Monday, April 20th, 2009

Laboratory/Diagnostic Procedures

High-risk groups. Fasting plasma glucose for the markedly obese, persons with a family history of diabetes, or women with a history of gestational diabetes.

Syphillis test VDRL or RPR for prostitutes, persons who engage in sex with multiple partners in areas in which syphilis is prevalent, or have contacts with persons with active syphilis.

Urinalysis for bacteriuria for persons with diabetes.

Chlamydial testing for persons who attend clinics for sexually transmitted diseases, attend other high-risk health care facilities (e.g., adolescent and family planning clinics), or have other risk factors for chlamydial infection (e.g., multiple sexual partners or a sexual partner with multiple sexual contacts).
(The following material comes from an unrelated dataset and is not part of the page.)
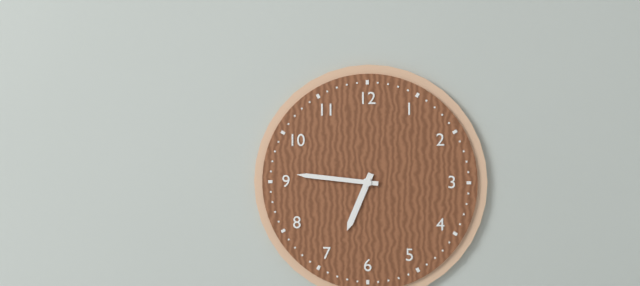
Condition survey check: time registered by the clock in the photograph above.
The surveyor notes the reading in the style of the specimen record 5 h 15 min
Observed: 6 h 46 min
Gonorrhea culture for prostitutes, persons who have multiple sexual partners or a sexual partner who has multiple contacts, sexual contacts of persons with culture-proven gonorrhea, or persons who have a history of repeated episodes of gonorrhea.

Counseling and testing for HIV for persons seeking treatment for sexually transmitted diseases; homosexual and bisexual men; past or present intravenous drug users; persons with a history of prostitution or multiple sexual contact; women whose past or present sexual partners were HIV-infected, bisexual or IV drug users; persons with long-term residence or birth in an area with a high prevalence of HIV infection; or persons who had a blood transfusion between 1978 and 1985.
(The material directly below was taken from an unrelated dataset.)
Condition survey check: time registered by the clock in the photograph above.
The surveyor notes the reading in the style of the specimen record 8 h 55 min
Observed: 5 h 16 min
Tuberculin skin test (PPD) for household members of persons with tuberculosis or others at risk for close contact with the disease (e.g., staff of tuberculosis clinics, shelters for the homeless, nursing homes, substance abuse treatment clinics, dialysis units, correctional institutions); recent immigrants or refugees from countries in which tuberculosis is common (e.g., Asia, Africa, Central and South America, Pacific Islands); migrant workers; residents of nursing homes, correctional institutions, or homeless shelters; or persons with certain underlying medical disorders (e.g., HIV infection).

Electrocardiogram for men with two or more cardiac risk factors (high blood cholesterol, hypertension, cigarette smoking, diabetes mellitus, family history of coronary artery disease); people who would endanger public safety were they to experience a sudden cardiac event (e.g., commercial airline pilots); or sedentary or high-risk males planning to begin a vigorous exercise program.
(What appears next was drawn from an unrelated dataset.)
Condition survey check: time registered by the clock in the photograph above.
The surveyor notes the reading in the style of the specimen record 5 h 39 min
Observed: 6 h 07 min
Hearing test for persons frequently exposed to excessive noise.

Fecal occult blood sigmoidoscopy for persons aged 50 and older who have first-degree relatives with colorectal cancer; a personal history of endometrial, ovarian, or breast cancer; or a previous diagnosis of inflammatory bowel disease, adenomatous polyps, or colorectal cancer.

Fecal occult blood colonoscopy for persons who have a family history of familial polyposis coli or cancer-family syndrome.

Bone mineral content for perimenopausal women who have an increased risk for osteoporosis (e.g., Caucasian race, bilateral ovary removal before menopause, slender build) and for whom estrogen replacement therapy is not recommended.